§ **Task item**
Line by line, give the data again exactly as it appears, but without pictures.

§ **Source data**
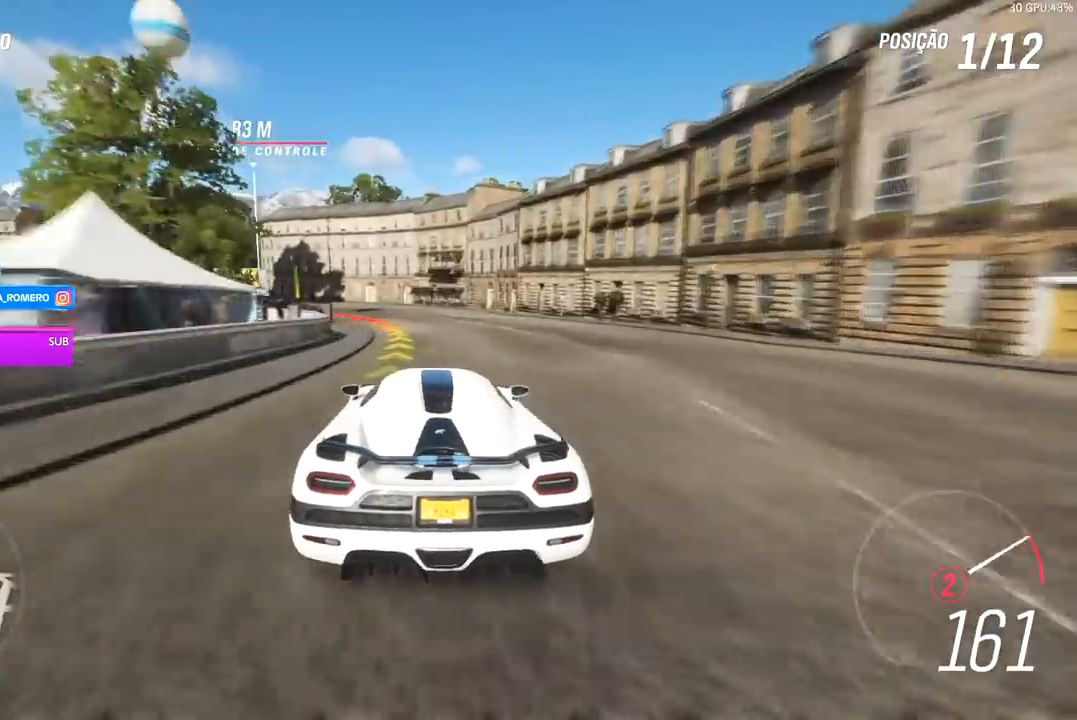
{"buttons": [], "left_stick": "down-left", "right_stick": "center", "events": [[200, "L2", "down"], [333, "L2", "up"], [500, "R2", "up"]]}
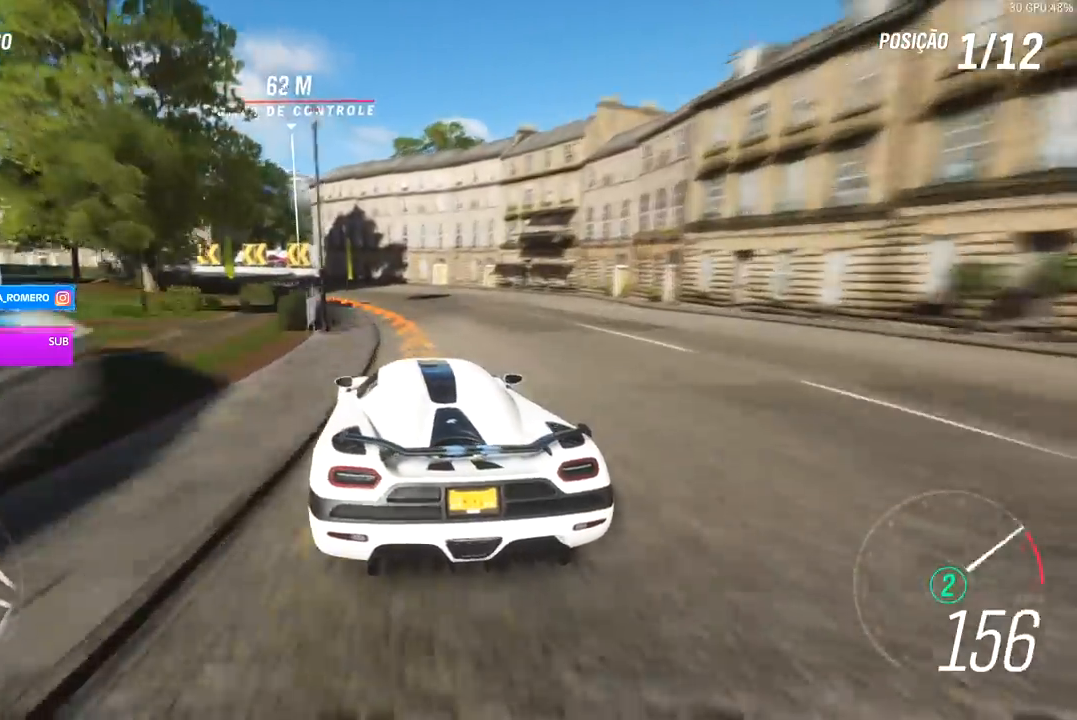
{"buttons": ["R2"], "left_stick": "down-left", "right_stick": "center", "events": [[300, "R2", "down"]]}
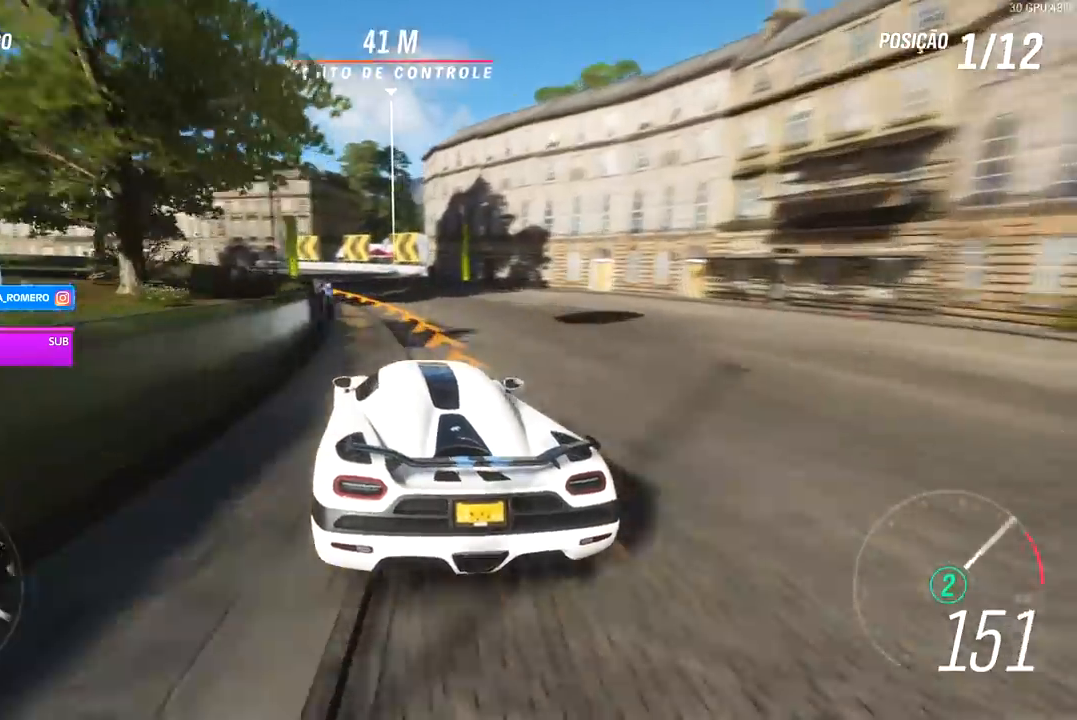
{"buttons": ["L2"], "left_stick": "down-left", "right_stick": "center", "events": [[100, "R2", "up"], [433, "L2", "down"]]}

§ **Result of the task**
{"buttons": [], "left_stick": "down-left", "right_stick": "center", "events": [[200, "L2", "down"], [333, "L2", "up"], [500, "R2", "up"]]}
{"buttons": ["R2"], "left_stick": "down-left", "right_stick": "center", "events": [[300, "R2", "down"]]}
{"buttons": ["L2"], "left_stick": "down-left", "right_stick": "center", "events": [[100, "R2", "up"], [433, "L2", "down"]]}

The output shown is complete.